Вахромеев сделал несколько шагов к пленной и, разглядывая ее, остановился, но не близко и на всякий случай приготовился к неожиданностям. Да, лицо все в синяках, даже в кровоподтеках… «Нехорошо, очень некрасиво…». Вахромеев взглянул на Бурнашова, укоризненно покачал головой. Тот понял, стукнул каблуками.
— Напрасно думаете, товарищ майор! Вам же известно: я законы не только знаю, но и соблюдаю! — Бурнашов намекал на свою довоенную службу. А служил он, между прочим, участковым милиционером в Черемше. — Эти телесные повреждения она, извиняюсь, сама себе причинила. Как упала, так, значит, в приборную доску носом. Физиономией то есть. Аж все стекла вдребезги, и кровь на приборах. Это я лично засвидетельствовал.
— Оружие при ней было?
— А как же. Парабеллум. Вот, пожалуйста. — Бурнашов выложил на стол пистолет. Потом зачем-то вынул обойму и, посмеиваясь, стал щелчками выбрасывать из нее один за другим патроны. — Ну комедия была, товарищ майор! Она же, летчица, отстреливаться пыталась, а потом даже стреляться. Приставит эдак пистолет к виску и жмет. А оно, оружие то есть, ни гугу… И знаете почему? Заело казенник. Вот глядите, из чего они теперь гильзы делают. Из железа! Меди-то у них нет! А железная гильза, она, известно, сразу раздувается после выстрела. Да еще и пригорает — готова пробка, долотом выковыривай. Ну дожили фрицы до ручки: застрелиться и то нечем!
Пленная, конечно, поняла смысл разговора: негодующе отвела взгляд в сторону. А дрожать не перестала, очевидно, накупалась она основательно в ледяной воде.
Вахромеев припомнил кое-какие немецкие слова, которые волей-неволей пришлось запомнить за месяцы последнего наступления. Жестом показал в сторону стола:
— Немен зи пляц, фрейлейн[44]
. — Потом обернулся к ординарцу Прокопьеву: — Ну-ка быстренько сваргань кружку горячего чая! А то она зубами клацает.Что-то долго не появлялся капитан Соменко… Летчица села на лавку к столу, Вахромеев — напротив. Он смотрел на пленную, а она смотрела на придвинутую парившую кружку с чаем. Смотрела брезгливо, с нескрываемым отвращением, как будто перед ней поставили бурду. А ведь это был настоящий сибирский чай — янтарно-бурый, крепко настоянный на кирпичной заварке. И не на какой-нибудь, а на фирменной, Иркутской чаеразвесочной фабрики, еще довоенной выделки! Этим кирпичным чаем Афоня Прокопьев запасся в прошлом году подо Львовом — специально для командира. Целый вещмешок нагрузил из попавшегося на пути трофейного продовольственного эшелона. А ей, видите ли, не нравится…

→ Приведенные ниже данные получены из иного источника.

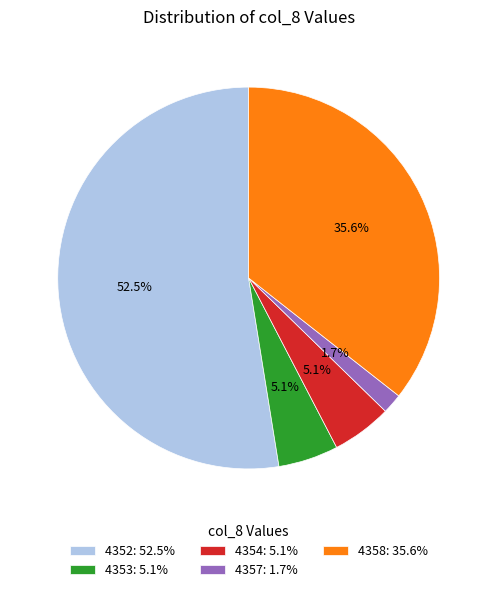

To the nearest percent, what is the average slice percentage?

20%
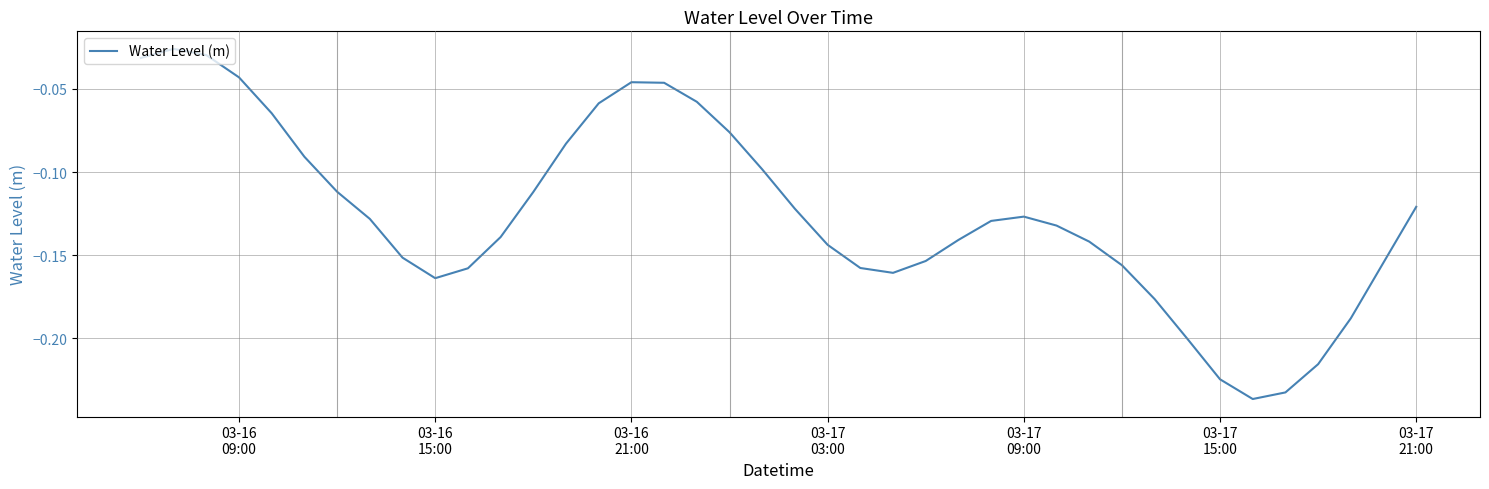

Reading left to right, list all the values displayed in this chart.

-0.0	-0.0	-0.0	-0.0	-0.1	-0.1	-0.1	-0.1	-0.2	-0.2	-0.2	-0.1	-0.1	-0.1	-0.1	-0.0	-0.0	-0.1	-0.1	-0.1	-0.1	-0.1	-0.2	-0.2	-0.2	-0.1	-0.1	-0.1	-0.1	-0.1	-0.2	-0.2	-0.2	-0.2	-0.2	-0.2	-0.2	-0.2	-0.2	-0.1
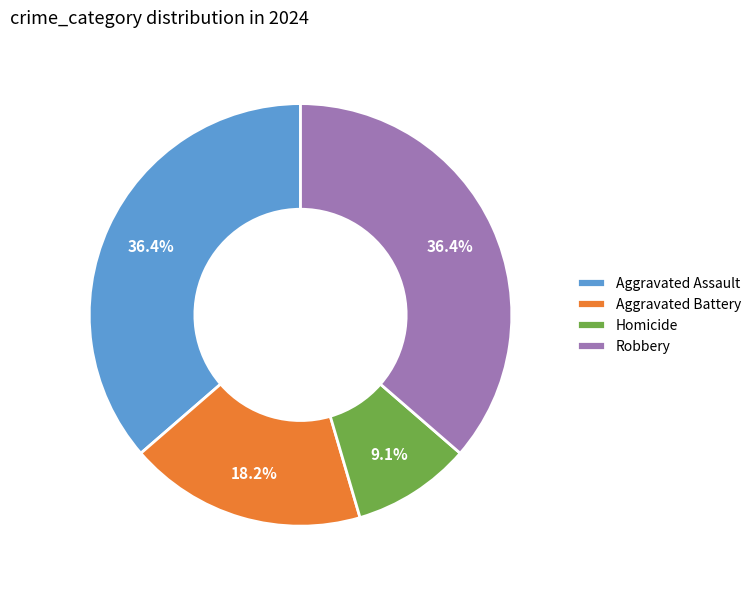

Is there a majority slice in this chart?

No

И все-таки Вахромеев не злился на пленную, наоборот, чем больше глядел, тем большую испытывал жалость. Нет, не ее он, пожалуй, жалел, не взъерошенную, насмерть перепуганную, готовую разрыдаться молодую женщину, которую жестокая прихоть войны вдруг швырнула с неба наземь, прямо на окопы скуластых, пропахших порохом «азиатов-варваров» (какими она конечно же представляет русских солдат).
Вахромеев жалел в ней летчицу, потому что именно это (кожаный шлем, летный комбинезон, легкие сапоги на «молниях») напомнило ему сейчас Ефросинью. И еще запах: острый — бензина, перемешанный с ароматом то ли духов, то ли женских волос, то ли новенькой хромовой кожи (может быть, именно так пахнет небо?). Вот такой же запах он запомнил, когда в прошлом году в июле под Жешувом нес на руках вдоль опушки разбившуюся Ефросинью. И такой же гарью пахло от ее комбинезона и сзади от огромного костра только что взорвавшегося самолета.
Вчера исполнилось ровно восемь месяцев с того дня, когда он отправил ее, впавшую в беспамятство, в тыловой госпиталь. Восемь месяцев полного неведения. Что с ней произошло дальше, выжила ли она — этого он до сих пор не знал.
Может быть, встреча с пленной немецкой летчицей — горькое напоминание о судьбе Ефросиньи?
Прибыл наконец капитан Соменко. За толстыми стеклами очков красные невыспавшиеся глаза — помначштаба опять просидел почти всю ночь над срочными оперативными документами, и Вахромеев знал это. Так ведь нельзя было не будить — переводить-то в полку больше некому.
Капитан попросил себе чаю, недовольно дуя в кружку, сказал:
— Надо бы протокол допроса вести, товарищ командир. Может, старшего писаря пригласить?